--- EXERCISE SET ---
1) Reproduce the passage of the obituary starting with "Posted: Sunday, December" and going on through "a prison camp.".
2) Decide whether each statement agrees with the obituary. Answer yes or no for each, and quote the words of the obituary that settle it.
(a) Bill's father was 7 feet 3 inches tall.
(b) Bill first came to Alaska to work at a sawmill.
(c) Bill and Irene married in 1948.

Posted: Sunday, December 21, 2008

Juneau resident William "Bill" Boyd Lampe died Dec. 18. 2008, in Juneau. He was 79.

He was born Nov. 28, 1929, in Santa Ana, Manila, Philippines, to Patricia Rizal and Frederic J. Lampe. His mother was a close relative of the Philippine national hero Jose Rizal. His father was a descendant of German immigrants to Minnesota and a medic in the U.S. Army during the Spanish-American War and the Philippine Insurrection.

He survived the Japanese invasion of the Philippines in the early 1940s. Japanese soldiers were going house to house, breaking down doors and killing able-bodied men on sight. When they entered the Lampe house, they were amazed at his father's height, 7 feet 3 inches tall, and took him and his father to a prison camp.

His father threw him over a barbed wire fence to save him from dying in prison.

"Run for your life and never look back," his father said to him.

That was the last time Bill saw his father alive.

He and his family fled the city for the mountains and lived there to be safe from the Japanese. They enjoyed living in the jungle forest, one of the happiest times of his life, his family said.

Bill came to Alaska in the summer of 1947 to work in the salmon fishing industry in Kodiak and, in later years, Excursion Inlet, Hoonah and Juneau. He worked at Excursion Inlet Cannery, where he met his future in-laws, Juan and Mary Sarabia.

In 1948, Bill met their daughter, Irene, in Seattle and jokingly said to her, "I'm going to marry you one day." Little did he know they would marry in 1955.

In addition to being a cannery worker, he worked as a sawmill laborer, cook, dishwasher, power troller and maintenance man at the old Federal Building, school district and eventually retiring from Alascom.

He was the last surviving of the old-time Filipino men who came to Southeast Alaska and married Tlingit women. He knew many of the Filipino old-timers of Juneau, many who were employed in his father's brick manufacturing business in Manila.

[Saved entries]
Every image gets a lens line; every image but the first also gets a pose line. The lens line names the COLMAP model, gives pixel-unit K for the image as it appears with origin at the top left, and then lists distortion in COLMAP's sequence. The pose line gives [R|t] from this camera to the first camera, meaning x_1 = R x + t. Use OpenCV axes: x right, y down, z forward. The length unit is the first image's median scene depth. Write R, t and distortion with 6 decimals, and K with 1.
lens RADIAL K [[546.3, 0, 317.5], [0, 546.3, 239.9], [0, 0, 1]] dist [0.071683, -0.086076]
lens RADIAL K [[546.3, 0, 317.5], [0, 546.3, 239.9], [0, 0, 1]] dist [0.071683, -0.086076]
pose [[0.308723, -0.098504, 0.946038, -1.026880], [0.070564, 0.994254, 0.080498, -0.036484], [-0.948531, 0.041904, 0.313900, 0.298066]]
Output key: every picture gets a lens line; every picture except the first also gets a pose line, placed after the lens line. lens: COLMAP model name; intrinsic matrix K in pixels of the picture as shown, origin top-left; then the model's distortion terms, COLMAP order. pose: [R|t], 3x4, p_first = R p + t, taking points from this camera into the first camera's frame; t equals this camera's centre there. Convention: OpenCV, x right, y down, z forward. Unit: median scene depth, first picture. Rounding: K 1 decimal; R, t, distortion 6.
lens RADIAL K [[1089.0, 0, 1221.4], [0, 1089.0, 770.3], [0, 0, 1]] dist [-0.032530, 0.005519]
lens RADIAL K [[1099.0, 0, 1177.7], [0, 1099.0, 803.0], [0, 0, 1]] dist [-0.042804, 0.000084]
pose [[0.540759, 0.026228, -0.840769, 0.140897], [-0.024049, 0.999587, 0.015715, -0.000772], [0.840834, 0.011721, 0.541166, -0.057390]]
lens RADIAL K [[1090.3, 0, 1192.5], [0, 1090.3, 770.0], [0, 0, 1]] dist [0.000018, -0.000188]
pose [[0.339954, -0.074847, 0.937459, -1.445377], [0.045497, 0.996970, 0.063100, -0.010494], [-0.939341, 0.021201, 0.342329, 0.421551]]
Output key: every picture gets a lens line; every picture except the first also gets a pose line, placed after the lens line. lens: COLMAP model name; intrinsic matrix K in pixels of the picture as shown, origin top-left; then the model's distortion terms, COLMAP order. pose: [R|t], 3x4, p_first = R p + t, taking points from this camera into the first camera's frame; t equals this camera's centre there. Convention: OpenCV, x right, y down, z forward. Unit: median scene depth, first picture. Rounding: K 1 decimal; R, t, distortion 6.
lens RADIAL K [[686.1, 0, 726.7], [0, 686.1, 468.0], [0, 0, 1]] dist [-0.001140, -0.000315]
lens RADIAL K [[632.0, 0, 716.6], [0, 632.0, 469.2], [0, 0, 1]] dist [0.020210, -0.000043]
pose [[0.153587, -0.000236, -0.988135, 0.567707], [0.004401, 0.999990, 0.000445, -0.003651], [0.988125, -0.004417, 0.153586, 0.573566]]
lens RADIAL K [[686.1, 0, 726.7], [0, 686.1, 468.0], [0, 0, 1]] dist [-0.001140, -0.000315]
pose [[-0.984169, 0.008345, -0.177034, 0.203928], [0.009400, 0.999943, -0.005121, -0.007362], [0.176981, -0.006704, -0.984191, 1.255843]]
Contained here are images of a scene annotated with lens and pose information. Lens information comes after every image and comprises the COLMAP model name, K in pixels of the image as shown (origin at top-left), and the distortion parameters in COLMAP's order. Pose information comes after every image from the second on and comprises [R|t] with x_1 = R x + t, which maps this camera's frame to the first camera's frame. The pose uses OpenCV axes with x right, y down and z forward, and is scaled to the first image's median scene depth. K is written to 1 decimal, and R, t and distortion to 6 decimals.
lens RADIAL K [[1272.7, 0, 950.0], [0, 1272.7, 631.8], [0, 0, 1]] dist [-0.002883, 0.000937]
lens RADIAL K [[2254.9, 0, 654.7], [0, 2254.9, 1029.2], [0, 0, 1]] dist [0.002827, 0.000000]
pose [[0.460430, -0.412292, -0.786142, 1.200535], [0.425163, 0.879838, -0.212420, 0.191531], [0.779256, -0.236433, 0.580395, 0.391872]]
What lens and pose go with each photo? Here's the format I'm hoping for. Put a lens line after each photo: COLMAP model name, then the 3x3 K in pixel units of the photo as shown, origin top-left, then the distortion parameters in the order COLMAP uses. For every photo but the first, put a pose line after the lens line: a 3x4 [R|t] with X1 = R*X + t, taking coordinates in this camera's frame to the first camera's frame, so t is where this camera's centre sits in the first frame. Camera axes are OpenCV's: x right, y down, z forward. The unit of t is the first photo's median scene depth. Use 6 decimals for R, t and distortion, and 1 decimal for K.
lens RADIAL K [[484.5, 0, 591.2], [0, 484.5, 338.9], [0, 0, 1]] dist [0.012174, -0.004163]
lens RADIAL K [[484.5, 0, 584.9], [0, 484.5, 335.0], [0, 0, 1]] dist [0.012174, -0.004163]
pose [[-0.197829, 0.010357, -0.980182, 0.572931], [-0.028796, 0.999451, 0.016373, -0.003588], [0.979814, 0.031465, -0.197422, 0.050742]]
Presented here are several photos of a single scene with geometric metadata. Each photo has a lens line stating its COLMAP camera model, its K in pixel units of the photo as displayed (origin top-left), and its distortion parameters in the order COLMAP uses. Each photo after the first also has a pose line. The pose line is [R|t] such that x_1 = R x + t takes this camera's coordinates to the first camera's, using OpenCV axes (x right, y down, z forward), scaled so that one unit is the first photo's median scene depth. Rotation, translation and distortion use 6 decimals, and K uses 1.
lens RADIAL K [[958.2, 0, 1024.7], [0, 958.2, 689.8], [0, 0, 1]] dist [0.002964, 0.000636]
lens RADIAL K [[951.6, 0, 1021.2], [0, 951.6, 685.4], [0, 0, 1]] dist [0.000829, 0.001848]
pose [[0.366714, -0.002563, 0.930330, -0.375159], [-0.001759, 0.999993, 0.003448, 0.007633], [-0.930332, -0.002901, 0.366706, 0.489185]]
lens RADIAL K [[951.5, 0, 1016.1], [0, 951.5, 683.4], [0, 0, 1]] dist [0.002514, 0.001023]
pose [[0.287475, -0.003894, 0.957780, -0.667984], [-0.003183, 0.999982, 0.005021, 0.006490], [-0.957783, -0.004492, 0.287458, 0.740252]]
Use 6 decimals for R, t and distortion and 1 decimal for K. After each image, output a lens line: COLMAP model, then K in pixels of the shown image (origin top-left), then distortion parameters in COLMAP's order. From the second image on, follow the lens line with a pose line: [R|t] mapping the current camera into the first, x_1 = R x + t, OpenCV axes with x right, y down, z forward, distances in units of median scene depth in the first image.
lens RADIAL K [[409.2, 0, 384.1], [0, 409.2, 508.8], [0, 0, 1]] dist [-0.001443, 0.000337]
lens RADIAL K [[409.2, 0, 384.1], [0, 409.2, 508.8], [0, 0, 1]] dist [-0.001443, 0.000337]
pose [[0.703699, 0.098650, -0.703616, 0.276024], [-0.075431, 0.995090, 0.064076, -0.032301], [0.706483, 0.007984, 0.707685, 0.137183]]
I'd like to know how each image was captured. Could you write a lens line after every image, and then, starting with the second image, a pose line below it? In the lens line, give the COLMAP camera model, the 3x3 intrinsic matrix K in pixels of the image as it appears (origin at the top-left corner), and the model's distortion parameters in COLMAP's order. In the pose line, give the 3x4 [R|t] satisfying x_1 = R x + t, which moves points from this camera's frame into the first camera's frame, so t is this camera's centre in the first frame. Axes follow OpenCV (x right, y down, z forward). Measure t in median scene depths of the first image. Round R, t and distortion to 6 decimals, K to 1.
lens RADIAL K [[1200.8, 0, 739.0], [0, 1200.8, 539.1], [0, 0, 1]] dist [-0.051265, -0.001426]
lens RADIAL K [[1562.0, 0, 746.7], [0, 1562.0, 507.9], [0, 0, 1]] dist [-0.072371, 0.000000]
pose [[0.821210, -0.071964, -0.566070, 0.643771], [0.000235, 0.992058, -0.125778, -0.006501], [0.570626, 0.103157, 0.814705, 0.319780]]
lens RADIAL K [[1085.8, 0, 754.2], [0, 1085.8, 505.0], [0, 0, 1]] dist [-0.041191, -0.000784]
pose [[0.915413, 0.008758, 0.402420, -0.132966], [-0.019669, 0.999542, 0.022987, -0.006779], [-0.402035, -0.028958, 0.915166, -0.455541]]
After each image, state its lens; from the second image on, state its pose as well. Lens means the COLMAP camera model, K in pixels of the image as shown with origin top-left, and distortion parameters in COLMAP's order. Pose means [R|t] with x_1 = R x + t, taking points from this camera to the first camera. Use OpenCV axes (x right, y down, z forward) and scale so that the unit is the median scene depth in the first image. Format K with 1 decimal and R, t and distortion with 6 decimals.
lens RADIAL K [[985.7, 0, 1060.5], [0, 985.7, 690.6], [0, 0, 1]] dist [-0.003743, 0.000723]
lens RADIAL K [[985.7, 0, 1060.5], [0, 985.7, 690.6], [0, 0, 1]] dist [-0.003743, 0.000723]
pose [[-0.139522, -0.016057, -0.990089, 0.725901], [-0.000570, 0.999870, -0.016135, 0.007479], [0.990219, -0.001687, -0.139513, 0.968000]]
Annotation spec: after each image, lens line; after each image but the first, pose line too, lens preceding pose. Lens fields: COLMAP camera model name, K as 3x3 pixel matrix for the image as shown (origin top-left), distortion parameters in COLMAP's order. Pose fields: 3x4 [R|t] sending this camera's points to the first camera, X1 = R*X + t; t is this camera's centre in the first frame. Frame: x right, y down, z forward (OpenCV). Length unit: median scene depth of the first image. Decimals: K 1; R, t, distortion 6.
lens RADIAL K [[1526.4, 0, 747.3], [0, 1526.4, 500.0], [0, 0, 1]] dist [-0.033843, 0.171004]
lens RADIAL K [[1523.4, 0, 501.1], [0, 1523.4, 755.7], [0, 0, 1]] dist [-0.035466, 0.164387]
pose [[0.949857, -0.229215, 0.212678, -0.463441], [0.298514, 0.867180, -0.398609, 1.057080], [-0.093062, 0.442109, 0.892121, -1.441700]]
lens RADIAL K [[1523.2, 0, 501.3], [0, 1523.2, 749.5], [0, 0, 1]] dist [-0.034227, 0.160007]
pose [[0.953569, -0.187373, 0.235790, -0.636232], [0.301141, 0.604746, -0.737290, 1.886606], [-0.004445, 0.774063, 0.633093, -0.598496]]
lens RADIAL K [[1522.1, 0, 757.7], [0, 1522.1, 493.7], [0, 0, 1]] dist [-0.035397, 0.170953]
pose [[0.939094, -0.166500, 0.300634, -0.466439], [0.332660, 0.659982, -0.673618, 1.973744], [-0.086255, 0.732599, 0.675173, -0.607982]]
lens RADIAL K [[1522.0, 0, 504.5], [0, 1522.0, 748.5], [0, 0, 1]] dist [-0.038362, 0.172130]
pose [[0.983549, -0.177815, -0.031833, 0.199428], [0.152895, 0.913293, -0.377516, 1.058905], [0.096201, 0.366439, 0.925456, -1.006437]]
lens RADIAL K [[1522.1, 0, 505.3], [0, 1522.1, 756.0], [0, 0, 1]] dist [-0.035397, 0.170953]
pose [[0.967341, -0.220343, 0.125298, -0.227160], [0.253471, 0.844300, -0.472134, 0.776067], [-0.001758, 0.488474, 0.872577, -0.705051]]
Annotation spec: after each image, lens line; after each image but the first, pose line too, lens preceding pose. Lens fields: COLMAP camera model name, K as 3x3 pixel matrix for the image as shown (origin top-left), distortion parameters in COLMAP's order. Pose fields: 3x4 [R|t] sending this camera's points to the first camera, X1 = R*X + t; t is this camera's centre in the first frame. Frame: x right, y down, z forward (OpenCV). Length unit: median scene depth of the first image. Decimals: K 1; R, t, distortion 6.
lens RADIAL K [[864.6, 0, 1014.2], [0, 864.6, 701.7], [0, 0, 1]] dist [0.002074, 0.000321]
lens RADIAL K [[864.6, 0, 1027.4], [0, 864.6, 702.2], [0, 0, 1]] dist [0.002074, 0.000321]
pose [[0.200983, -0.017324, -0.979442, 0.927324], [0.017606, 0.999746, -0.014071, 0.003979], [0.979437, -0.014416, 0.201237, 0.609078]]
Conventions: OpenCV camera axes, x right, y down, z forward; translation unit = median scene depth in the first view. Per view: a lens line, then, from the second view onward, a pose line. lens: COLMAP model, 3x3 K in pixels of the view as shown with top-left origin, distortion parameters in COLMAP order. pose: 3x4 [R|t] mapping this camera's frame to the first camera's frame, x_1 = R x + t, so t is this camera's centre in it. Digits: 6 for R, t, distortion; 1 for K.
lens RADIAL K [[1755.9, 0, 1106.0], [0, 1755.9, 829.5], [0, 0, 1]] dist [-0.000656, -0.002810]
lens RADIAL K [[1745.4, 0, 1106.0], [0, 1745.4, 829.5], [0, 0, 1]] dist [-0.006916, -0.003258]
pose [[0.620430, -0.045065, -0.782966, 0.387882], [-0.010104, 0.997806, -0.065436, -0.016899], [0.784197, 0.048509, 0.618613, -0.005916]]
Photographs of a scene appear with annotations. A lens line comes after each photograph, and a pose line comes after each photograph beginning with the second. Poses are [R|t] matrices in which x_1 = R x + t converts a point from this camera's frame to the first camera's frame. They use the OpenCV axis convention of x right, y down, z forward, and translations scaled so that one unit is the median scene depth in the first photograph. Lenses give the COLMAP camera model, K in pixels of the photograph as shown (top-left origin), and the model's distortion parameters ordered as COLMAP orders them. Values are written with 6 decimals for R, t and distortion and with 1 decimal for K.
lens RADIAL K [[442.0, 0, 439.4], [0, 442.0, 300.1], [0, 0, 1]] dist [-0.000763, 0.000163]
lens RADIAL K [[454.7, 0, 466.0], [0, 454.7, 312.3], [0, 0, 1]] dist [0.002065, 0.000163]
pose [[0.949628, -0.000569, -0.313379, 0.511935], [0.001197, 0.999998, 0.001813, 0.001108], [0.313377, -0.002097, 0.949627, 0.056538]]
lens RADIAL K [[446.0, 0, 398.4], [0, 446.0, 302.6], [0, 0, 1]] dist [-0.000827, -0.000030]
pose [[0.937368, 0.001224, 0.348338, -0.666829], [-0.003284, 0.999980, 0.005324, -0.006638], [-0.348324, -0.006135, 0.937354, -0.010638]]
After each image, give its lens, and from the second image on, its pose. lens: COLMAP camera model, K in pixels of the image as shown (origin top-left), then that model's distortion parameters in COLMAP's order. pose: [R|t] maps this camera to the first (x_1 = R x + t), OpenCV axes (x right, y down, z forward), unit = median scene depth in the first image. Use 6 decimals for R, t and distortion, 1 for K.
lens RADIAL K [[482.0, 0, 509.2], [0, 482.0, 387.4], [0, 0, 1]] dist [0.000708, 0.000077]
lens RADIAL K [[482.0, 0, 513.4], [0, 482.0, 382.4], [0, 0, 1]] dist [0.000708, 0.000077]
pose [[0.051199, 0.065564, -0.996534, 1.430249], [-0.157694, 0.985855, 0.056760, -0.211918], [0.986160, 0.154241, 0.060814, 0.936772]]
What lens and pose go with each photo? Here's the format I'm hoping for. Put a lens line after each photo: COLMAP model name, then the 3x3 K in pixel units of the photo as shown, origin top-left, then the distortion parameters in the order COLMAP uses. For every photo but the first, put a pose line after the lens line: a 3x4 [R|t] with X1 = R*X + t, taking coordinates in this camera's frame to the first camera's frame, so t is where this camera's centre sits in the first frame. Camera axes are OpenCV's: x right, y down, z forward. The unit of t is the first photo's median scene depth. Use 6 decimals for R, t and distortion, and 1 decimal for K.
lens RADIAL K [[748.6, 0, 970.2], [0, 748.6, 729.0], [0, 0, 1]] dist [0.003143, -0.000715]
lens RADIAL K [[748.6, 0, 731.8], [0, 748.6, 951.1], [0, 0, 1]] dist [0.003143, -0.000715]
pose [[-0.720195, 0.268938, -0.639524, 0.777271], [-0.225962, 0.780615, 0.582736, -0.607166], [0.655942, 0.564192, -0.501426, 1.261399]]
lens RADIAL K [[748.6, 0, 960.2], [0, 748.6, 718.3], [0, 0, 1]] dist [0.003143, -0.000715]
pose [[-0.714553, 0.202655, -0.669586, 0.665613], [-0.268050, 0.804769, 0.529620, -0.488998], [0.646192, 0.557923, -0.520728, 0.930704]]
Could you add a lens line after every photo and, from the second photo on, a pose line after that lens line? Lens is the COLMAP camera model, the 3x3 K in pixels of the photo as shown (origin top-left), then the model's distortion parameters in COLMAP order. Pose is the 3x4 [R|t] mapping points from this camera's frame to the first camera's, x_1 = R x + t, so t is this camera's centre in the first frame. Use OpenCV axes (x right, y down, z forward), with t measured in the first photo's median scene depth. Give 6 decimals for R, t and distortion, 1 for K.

--- SOLUTIONS IN ORDER ---
1)
Posted: Sunday, December 21, 2008

Juneau resident William "Bill" Boyd Lampe died Dec. 18. 2008, in Juneau. He was 79.

He was born Nov. 28, 1929, in Santa Ana, Manila, Philippines, to Patricia Rizal and Frederic J. Lampe. His mother was a close relative of the Philippine national hero Jose Rizal. His father was a descendant of German immigrants to Minnesota and a medic in the U.S. Army during the Spanish-American War and the Philippine Insurrection.

He survived the Japanese invasion of the Philippines in the early 1940s. Japanese soldiers were going house to house, breaking down doors and killing able-bodied men on sight. When they entered the Lampe house, they were amazed at his father's height, 7 feet 3 inches tall, and took him and his father to a prison camp.

2)
(a) Yes: "they were amazed at his father's height, 7 feet 3 inches tall"
(b) No: "Bill came to Alaska in the summer of 1947 to work in the salmon fishing industry in Kodiak"
(c) No: "Little did he know they would marry in 1955."